Do this: Replace "locality" with "site" in the part of the listing that opens with the line containing "class: Ulvophyceae" and closes with the line containing "order: Malvales", leaving everything else unchanged. Give back only those lines.

Given information:
◇ ◇ ◇ ◇
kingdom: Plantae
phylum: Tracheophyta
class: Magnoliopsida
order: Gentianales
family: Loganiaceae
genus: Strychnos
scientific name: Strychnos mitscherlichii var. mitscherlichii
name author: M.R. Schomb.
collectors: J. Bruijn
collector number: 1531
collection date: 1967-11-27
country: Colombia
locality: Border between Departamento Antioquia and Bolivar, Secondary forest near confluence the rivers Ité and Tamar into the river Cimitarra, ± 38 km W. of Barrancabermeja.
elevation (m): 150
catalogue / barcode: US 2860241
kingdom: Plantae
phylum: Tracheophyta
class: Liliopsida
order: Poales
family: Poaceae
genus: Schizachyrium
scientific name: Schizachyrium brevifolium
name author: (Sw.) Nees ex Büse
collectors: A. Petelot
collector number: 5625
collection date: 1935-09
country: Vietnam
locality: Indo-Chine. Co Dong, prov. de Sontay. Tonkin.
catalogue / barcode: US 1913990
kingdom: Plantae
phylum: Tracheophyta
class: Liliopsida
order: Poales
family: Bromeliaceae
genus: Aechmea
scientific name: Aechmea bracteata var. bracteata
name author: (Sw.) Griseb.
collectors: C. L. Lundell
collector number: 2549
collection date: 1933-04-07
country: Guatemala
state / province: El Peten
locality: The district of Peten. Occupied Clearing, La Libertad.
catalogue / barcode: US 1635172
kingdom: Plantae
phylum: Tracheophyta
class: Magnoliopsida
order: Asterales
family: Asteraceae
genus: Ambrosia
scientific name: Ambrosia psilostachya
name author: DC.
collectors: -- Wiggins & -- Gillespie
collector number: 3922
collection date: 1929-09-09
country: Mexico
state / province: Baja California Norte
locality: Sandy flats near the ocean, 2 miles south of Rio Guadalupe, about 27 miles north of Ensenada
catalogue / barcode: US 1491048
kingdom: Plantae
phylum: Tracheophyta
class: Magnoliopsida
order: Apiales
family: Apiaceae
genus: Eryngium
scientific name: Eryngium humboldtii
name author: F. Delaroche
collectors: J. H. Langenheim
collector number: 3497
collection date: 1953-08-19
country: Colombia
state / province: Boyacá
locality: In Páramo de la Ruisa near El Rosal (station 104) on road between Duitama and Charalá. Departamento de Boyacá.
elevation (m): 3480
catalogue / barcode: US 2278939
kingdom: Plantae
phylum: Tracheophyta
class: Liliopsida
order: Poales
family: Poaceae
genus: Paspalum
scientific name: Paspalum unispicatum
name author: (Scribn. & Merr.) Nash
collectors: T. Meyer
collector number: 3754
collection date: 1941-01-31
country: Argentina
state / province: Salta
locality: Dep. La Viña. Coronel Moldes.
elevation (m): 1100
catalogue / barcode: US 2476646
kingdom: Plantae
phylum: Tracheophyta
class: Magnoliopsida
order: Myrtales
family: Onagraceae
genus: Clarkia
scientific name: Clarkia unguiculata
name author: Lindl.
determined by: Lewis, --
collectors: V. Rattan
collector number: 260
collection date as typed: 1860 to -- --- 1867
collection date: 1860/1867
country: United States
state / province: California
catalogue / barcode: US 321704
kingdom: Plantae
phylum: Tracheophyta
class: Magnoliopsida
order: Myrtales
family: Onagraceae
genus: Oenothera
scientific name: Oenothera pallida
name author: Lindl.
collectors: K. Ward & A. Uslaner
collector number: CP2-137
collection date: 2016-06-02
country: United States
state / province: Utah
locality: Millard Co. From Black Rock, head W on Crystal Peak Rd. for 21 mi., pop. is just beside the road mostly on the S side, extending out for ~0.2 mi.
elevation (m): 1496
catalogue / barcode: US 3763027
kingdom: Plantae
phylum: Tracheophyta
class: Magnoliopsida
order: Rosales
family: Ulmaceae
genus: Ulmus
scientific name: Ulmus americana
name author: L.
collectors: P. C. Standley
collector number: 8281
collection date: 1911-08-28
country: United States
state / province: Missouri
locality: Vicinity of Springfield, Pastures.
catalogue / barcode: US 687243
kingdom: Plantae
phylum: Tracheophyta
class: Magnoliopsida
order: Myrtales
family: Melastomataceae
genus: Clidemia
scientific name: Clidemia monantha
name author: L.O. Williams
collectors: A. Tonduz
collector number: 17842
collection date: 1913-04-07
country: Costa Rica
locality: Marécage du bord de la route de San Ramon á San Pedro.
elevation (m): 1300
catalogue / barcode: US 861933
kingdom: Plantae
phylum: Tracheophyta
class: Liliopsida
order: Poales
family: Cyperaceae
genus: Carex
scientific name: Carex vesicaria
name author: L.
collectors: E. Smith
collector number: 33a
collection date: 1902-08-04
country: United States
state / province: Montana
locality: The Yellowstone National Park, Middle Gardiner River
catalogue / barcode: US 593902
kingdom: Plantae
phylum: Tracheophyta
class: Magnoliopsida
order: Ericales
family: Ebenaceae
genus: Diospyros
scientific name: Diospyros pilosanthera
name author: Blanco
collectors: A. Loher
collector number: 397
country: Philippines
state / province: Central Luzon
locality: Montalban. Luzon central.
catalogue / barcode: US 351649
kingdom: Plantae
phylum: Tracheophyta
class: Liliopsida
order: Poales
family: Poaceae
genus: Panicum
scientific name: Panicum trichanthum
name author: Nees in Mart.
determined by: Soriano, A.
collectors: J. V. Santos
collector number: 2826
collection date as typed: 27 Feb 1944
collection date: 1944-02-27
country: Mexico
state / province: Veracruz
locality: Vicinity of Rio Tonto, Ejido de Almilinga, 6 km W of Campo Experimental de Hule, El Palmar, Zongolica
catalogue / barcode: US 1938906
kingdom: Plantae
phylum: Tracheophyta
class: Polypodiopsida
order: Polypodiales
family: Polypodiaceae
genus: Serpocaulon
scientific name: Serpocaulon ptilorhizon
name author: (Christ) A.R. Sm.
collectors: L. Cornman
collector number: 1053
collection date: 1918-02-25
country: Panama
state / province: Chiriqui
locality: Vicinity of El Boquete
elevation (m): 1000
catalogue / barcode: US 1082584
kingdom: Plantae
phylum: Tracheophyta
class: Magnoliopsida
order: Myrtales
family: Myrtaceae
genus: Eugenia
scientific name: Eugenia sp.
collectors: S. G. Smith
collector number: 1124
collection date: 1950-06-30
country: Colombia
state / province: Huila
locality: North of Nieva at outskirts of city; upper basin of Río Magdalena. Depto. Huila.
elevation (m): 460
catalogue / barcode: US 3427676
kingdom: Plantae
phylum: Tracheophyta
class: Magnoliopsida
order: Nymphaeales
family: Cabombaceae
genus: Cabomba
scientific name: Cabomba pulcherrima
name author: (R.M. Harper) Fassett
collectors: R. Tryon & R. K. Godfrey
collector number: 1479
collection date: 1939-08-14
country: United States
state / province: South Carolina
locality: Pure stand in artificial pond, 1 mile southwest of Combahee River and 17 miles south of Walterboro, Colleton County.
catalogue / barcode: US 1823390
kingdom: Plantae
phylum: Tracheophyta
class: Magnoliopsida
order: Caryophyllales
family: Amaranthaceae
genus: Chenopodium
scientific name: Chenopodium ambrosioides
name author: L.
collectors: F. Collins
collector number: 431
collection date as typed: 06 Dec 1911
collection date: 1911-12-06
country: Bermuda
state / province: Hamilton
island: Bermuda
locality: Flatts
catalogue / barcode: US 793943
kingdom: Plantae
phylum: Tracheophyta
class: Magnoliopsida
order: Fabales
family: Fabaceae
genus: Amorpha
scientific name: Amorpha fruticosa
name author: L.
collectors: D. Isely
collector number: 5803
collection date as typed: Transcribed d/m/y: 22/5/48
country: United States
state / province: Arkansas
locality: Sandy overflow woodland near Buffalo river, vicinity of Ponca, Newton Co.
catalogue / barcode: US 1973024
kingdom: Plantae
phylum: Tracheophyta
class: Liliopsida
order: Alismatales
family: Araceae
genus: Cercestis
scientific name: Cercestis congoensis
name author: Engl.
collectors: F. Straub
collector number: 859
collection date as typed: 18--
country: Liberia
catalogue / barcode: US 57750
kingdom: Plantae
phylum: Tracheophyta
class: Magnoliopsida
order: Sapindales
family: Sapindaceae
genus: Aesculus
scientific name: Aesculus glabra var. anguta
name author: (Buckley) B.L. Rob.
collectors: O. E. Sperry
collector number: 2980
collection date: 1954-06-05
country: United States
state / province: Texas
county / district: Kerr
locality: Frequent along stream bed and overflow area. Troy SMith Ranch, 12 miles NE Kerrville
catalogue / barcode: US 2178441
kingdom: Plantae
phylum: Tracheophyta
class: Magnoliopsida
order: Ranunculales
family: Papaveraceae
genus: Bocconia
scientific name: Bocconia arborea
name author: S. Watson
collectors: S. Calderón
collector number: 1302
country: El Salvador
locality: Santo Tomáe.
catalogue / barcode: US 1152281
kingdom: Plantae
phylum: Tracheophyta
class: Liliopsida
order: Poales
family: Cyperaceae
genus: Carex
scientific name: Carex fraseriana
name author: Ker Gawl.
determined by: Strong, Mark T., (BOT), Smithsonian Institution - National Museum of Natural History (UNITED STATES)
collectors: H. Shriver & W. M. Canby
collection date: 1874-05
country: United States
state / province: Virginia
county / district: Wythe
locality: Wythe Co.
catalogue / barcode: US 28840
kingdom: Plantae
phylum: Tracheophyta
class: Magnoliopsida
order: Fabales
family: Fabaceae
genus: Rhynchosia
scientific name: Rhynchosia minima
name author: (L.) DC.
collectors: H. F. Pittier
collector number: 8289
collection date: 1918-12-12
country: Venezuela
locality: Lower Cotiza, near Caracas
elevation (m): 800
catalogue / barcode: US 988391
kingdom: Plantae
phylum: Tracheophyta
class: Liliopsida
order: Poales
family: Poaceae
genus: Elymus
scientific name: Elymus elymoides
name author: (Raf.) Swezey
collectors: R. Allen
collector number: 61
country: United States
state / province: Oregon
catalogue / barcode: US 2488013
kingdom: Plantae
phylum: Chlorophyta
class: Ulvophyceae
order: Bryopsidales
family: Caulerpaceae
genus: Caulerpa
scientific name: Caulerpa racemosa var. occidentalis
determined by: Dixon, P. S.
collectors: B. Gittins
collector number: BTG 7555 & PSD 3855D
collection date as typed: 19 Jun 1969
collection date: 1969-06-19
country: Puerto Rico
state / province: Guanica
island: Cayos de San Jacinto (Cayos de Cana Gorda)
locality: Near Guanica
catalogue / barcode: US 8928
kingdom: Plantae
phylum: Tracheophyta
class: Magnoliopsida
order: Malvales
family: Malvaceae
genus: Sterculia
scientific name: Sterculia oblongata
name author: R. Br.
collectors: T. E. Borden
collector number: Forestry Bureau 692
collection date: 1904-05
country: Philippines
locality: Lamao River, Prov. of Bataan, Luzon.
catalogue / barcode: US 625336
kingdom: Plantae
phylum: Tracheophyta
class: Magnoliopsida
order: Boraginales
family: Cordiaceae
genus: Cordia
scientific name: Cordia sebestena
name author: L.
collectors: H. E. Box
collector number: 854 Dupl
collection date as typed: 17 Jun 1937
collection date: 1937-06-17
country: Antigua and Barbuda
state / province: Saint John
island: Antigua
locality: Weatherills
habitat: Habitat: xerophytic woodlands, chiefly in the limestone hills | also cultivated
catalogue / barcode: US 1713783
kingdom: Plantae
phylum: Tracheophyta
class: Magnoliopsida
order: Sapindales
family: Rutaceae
◇ ◇ ◇ ◇
Answer in full:
class: Ulvophyceae
order: Bryopsidales
family: Caulerpaceae
genus: Caulerpa
scientific name: Caulerpa racemosa var. occidentalis
determined by: Dixon, P. S.
collectors: B. Gittins
collector number: BTG 7555 & PSD 3855D
collection date as typed: 19 Jun 1969
collection date: 1969-06-19
country: Puerto Rico
state / province: Guanica
island: Cayos de San Jacinto (Cayos de Cana Gorda)
site: Near Guanica
catalogue / barcode: US 8928
kingdom: Plantae
phylum: Tracheophyta
class: Magnoliopsida
order: Malvales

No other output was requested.